* _TASK BRIEF_:
Although the data below holds other lines too, output only those from the line with "187 45 20422" up to and including the line with "49 70 57125", exactly as they appear.
(EXCERPTED DATA begins)
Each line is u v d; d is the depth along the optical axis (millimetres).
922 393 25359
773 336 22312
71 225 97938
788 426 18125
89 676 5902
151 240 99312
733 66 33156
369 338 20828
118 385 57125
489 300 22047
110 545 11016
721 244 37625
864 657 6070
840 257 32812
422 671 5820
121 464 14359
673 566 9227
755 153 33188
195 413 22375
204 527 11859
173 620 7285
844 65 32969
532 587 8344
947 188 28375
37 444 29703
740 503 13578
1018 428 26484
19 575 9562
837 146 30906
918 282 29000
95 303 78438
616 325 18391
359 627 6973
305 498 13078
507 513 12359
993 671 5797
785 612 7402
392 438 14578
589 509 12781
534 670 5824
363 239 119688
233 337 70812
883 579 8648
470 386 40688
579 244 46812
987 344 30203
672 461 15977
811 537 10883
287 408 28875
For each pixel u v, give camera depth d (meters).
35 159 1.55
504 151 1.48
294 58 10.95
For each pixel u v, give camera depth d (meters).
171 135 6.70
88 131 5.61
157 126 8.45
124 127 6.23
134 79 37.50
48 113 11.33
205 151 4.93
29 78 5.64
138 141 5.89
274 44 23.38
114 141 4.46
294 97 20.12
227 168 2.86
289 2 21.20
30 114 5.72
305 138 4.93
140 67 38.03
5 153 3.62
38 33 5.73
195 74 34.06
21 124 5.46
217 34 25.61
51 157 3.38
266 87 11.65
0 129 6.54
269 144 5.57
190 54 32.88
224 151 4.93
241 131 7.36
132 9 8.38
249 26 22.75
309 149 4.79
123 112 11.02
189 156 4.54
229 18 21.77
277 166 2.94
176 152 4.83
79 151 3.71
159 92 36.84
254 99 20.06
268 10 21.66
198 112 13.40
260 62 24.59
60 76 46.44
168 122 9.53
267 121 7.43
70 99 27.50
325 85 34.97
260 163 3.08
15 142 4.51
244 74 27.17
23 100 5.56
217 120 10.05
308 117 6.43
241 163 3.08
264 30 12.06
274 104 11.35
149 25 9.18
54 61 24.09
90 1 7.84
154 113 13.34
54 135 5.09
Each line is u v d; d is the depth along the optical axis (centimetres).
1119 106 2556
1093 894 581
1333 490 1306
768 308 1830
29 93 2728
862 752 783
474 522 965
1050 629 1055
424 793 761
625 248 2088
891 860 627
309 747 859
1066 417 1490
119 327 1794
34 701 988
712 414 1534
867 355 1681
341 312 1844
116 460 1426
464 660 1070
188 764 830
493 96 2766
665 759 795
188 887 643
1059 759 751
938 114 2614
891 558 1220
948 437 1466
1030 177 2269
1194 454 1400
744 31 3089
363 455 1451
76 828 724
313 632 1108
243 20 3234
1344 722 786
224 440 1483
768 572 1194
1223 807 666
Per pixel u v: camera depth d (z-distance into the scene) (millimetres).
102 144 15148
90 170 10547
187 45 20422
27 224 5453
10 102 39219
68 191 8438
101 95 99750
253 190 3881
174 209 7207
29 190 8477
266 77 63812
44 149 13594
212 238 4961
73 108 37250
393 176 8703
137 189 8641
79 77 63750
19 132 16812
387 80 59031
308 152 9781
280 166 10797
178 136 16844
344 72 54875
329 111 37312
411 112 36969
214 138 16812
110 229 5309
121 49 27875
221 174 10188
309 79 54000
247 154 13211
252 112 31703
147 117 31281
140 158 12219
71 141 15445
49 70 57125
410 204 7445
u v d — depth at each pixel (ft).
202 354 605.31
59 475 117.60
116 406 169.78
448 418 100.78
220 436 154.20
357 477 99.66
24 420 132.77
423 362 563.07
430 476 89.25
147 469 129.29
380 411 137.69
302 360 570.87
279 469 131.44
(EXCERPTED DATA ends)
* _OUTPUT FOR THIS EXERCISE_:
187 45 20422
27 224 5453
10 102 39219
68 191 8438
101 95 99750
253 190 3881
174 209 7207
29 190 8477
266 77 63812
44 149 13594
212 238 4961
73 108 37250
393 176 8703
137 189 8641
79 77 63750
19 132 16812
387 80 59031
308 152 9781
280 166 10797
178 136 16844
344 72 54875
329 111 37312
411 112 36969
214 138 16812
110 229 5309
121 49 27875
221 174 10188
309 79 54000
247 154 13211
252 112 31703
147 117 31281
140 158 12219
71 141 15445
49 70 57125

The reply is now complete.